--- TASK INSTRUCTIONS ---
Print, from the listing below, the lines starting at the line containing "tissue box: none [365,247,422,282]" and ending at the line containing "potted plant: none [94,343,215,460]", exactly as they stand, and print nothing else.

--- THE DATA ---
=====
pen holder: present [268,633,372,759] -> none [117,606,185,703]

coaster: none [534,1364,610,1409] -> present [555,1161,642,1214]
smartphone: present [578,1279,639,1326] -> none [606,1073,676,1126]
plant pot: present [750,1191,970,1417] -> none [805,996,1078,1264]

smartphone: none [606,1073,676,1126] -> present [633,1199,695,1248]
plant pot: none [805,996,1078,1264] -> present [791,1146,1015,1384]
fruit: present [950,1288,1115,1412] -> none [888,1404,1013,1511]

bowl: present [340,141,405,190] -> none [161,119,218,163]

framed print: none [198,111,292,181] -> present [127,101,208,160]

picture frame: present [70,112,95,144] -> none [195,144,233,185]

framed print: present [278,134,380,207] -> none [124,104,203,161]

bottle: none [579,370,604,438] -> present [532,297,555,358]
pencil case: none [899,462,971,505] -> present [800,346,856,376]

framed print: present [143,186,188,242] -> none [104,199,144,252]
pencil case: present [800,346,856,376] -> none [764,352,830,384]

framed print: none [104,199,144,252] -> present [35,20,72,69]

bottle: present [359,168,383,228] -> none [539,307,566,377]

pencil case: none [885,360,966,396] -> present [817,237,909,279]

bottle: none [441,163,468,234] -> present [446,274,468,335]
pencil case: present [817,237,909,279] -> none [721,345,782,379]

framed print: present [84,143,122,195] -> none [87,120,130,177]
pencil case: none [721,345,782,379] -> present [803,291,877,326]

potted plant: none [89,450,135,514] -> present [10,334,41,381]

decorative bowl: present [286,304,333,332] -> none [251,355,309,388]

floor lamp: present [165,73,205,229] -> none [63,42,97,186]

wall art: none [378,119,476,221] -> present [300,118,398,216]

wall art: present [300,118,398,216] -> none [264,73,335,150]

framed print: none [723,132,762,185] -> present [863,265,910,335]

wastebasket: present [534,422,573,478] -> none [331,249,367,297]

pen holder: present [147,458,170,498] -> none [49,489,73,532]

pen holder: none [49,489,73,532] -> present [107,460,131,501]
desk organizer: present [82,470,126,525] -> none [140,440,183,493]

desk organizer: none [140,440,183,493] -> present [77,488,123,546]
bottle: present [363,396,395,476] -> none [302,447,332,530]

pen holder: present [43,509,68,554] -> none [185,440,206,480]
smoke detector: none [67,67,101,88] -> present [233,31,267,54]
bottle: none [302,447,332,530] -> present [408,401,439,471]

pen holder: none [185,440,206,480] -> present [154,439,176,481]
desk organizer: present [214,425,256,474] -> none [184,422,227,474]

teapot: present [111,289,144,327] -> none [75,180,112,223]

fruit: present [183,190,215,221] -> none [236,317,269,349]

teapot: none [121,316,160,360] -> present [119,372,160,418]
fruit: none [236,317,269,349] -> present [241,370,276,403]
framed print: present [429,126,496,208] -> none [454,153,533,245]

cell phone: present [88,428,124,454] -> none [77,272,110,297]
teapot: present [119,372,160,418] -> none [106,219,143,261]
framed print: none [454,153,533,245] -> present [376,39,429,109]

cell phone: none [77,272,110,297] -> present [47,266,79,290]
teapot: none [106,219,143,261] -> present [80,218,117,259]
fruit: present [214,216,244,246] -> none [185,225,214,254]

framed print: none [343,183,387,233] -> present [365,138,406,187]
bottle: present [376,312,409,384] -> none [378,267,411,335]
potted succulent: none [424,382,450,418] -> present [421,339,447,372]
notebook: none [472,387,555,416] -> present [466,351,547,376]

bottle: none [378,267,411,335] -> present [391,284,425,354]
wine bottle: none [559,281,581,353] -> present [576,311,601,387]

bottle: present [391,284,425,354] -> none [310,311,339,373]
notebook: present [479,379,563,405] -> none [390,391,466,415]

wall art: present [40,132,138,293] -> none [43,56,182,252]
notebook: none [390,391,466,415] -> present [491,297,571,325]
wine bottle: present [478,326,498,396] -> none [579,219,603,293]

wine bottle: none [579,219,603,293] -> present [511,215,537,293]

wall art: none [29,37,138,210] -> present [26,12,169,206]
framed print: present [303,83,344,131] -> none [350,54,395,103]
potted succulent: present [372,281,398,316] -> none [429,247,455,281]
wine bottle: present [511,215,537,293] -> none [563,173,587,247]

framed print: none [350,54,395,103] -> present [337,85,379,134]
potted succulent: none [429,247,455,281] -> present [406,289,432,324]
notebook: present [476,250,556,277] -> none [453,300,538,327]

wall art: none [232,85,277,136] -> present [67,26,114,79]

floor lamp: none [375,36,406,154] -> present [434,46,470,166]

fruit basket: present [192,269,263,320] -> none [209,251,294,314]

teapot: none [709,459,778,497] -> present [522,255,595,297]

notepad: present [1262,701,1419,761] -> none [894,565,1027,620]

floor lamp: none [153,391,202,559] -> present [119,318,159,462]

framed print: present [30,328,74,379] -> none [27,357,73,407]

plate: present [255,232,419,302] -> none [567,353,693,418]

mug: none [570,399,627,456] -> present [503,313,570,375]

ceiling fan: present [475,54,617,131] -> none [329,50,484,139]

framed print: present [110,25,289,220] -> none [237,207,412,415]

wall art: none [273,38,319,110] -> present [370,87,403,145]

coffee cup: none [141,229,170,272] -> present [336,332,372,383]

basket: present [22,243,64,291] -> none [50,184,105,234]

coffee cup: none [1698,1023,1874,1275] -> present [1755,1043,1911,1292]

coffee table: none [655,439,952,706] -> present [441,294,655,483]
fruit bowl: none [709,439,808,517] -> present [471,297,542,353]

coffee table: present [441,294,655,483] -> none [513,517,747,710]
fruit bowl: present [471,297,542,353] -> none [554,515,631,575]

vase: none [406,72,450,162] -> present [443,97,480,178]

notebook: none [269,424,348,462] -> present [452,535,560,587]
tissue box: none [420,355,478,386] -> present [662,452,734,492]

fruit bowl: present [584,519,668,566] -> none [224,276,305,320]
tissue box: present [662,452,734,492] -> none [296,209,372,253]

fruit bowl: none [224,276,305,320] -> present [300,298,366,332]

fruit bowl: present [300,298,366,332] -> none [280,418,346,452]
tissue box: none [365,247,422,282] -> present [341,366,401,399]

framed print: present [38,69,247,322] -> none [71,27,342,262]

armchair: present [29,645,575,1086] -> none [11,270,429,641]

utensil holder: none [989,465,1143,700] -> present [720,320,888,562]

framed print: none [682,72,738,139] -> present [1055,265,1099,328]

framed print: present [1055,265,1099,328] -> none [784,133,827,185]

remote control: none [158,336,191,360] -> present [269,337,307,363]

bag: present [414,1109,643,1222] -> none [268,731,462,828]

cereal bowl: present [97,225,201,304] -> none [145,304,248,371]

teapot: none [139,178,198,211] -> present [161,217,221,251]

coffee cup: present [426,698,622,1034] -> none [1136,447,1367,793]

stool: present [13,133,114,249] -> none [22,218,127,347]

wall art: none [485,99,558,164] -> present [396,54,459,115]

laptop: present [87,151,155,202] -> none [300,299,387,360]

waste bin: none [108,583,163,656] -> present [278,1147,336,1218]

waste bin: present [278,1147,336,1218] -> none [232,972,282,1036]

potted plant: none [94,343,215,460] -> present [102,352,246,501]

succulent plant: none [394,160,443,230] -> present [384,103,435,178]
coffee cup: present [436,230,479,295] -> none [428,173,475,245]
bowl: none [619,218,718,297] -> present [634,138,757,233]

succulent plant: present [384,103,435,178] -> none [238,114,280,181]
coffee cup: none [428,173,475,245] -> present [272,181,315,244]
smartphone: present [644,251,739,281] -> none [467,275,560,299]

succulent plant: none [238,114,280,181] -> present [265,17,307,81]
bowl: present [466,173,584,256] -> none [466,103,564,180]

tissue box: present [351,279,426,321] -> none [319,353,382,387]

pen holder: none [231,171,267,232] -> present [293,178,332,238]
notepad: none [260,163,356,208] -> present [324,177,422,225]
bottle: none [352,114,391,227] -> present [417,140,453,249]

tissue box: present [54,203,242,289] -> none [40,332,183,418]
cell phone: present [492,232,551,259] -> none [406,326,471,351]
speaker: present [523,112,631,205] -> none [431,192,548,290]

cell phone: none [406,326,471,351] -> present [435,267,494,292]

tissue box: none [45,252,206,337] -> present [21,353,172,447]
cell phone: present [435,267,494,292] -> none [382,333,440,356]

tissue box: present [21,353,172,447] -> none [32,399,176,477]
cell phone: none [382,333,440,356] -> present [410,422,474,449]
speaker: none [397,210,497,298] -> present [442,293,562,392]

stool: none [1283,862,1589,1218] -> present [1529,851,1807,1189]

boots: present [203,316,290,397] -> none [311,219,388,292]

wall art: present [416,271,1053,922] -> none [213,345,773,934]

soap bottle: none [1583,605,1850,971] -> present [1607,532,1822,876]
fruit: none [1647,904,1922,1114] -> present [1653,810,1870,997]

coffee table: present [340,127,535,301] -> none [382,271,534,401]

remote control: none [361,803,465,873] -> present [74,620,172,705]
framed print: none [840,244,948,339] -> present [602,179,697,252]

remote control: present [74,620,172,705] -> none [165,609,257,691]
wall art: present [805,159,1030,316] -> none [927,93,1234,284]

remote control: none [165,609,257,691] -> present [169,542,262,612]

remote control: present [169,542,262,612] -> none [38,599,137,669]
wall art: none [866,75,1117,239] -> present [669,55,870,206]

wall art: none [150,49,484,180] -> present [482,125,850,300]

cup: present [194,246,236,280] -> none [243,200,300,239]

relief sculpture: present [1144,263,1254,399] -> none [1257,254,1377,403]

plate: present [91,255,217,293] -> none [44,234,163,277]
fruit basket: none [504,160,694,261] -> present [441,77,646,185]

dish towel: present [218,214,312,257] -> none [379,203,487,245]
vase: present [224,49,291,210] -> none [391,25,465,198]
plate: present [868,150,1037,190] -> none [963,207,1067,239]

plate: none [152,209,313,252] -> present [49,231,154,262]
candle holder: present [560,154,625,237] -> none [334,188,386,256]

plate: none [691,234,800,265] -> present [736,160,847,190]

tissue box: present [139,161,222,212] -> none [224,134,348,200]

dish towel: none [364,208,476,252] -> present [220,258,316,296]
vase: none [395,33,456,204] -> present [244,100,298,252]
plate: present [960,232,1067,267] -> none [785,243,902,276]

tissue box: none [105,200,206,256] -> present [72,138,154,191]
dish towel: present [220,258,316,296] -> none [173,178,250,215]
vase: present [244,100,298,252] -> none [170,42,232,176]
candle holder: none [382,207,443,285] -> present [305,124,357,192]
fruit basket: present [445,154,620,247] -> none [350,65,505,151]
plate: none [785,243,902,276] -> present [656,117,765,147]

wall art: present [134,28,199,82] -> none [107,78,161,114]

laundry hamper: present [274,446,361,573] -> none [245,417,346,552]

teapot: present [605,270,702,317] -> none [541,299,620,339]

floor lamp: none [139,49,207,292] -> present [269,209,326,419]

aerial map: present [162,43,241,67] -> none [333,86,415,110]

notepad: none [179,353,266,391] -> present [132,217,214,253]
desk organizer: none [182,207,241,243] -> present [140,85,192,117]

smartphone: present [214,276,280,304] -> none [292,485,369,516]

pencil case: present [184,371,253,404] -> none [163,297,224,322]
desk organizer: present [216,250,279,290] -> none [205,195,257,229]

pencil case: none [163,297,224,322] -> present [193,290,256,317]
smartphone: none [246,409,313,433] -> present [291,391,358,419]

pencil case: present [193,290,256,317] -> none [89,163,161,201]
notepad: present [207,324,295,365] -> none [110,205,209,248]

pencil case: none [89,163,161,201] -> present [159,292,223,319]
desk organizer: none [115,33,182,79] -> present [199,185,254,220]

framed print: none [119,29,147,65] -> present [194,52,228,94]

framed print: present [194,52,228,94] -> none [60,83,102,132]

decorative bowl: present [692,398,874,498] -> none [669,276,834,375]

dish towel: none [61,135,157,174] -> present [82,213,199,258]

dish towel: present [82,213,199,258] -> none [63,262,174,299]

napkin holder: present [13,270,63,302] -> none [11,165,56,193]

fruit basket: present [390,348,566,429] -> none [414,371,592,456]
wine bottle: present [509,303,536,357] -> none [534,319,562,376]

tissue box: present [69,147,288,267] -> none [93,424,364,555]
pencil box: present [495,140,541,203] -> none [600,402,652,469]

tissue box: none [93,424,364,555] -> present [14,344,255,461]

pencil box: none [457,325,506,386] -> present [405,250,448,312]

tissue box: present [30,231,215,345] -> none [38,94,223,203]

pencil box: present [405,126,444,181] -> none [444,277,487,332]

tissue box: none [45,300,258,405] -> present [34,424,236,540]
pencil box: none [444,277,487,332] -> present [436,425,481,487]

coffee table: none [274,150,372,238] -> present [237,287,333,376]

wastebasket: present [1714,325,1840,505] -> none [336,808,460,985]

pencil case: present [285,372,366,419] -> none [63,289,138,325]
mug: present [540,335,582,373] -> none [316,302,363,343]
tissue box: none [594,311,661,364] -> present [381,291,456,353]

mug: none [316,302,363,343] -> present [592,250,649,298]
=====
--- TASK OUTPUT ---
tissue box: none [365,247,422,282] -> present [341,366,401,399]

framed print: present [38,69,247,322] -> none [71,27,342,262]

armchair: present [29,645,575,1086] -> none [11,270,429,641]

utensil holder: none [989,465,1143,700] -> present [720,320,888,562]

framed print: none [682,72,738,139] -> present [1055,265,1099,328]

framed print: present [1055,265,1099,328] -> none [784,133,827,185]

remote control: none [158,336,191,360] -> present [269,337,307,363]

bag: present [414,1109,643,1222] -> none [268,731,462,828]

cereal bowl: present [97,225,201,304] -> none [145,304,248,371]

teapot: none [139,178,198,211] -> present [161,217,221,251]

coffee cup: present [426,698,622,1034] -> none [1136,447,1367,793]

stool: present [13,133,114,249] -> none [22,218,127,347]

wall art: none [485,99,558,164] -> present [396,54,459,115]

laptop: present [87,151,155,202] -> none [300,299,387,360]

waste bin: none [108,583,163,656] -> present [278,1147,336,1218]

waste bin: present [278,1147,336,1218] -> none [232,972,282,1036]

potted plant: none [94,343,215,460] -> present [102,352,246,501]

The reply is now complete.